[The problem] Pick out all lines with the word "Offerte" from the records that follow.
------------------------------
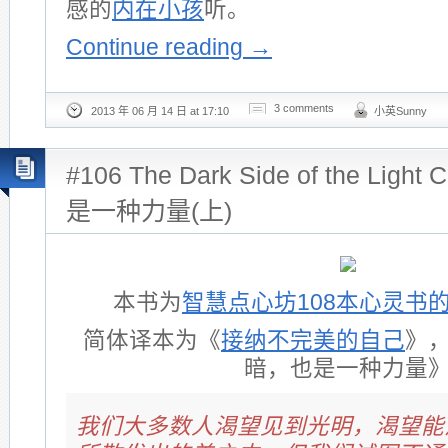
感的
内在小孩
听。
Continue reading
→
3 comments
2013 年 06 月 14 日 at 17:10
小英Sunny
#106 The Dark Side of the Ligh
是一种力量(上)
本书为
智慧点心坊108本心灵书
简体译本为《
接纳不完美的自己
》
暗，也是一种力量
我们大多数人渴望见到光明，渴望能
------------------------------
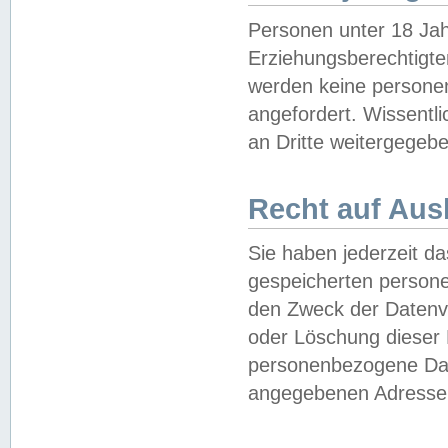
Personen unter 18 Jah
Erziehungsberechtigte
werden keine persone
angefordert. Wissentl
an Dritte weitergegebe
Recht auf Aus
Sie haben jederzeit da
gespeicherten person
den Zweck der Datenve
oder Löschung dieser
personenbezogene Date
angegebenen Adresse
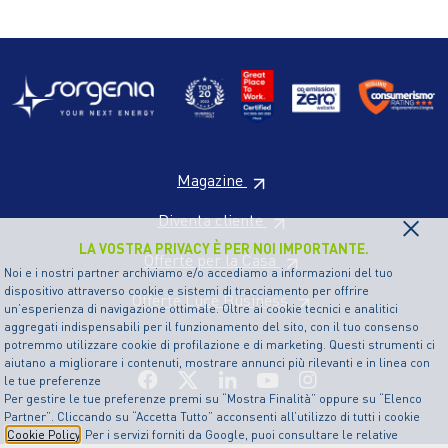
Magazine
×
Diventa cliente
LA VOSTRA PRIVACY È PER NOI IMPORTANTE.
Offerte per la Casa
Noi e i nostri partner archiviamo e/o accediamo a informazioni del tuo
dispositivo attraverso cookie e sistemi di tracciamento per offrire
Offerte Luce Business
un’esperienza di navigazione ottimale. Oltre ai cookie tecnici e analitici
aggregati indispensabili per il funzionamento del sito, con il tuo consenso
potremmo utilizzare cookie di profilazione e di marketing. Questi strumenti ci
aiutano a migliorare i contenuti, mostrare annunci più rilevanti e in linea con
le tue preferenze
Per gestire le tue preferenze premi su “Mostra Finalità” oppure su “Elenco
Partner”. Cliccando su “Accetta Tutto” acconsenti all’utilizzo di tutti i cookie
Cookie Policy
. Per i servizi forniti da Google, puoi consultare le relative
------------------------------
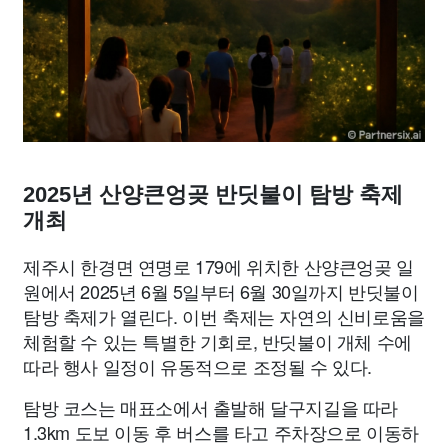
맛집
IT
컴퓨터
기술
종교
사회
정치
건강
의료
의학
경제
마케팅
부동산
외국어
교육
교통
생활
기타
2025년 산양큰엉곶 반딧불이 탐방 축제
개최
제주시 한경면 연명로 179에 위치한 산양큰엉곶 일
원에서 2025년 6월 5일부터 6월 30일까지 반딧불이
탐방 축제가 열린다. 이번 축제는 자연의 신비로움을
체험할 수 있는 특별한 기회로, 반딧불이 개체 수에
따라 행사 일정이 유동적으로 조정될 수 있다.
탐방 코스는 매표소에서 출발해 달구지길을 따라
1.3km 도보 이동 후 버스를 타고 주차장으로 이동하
------------------------------
[Task response]
Offerte per la Casa
Offerte Luce Business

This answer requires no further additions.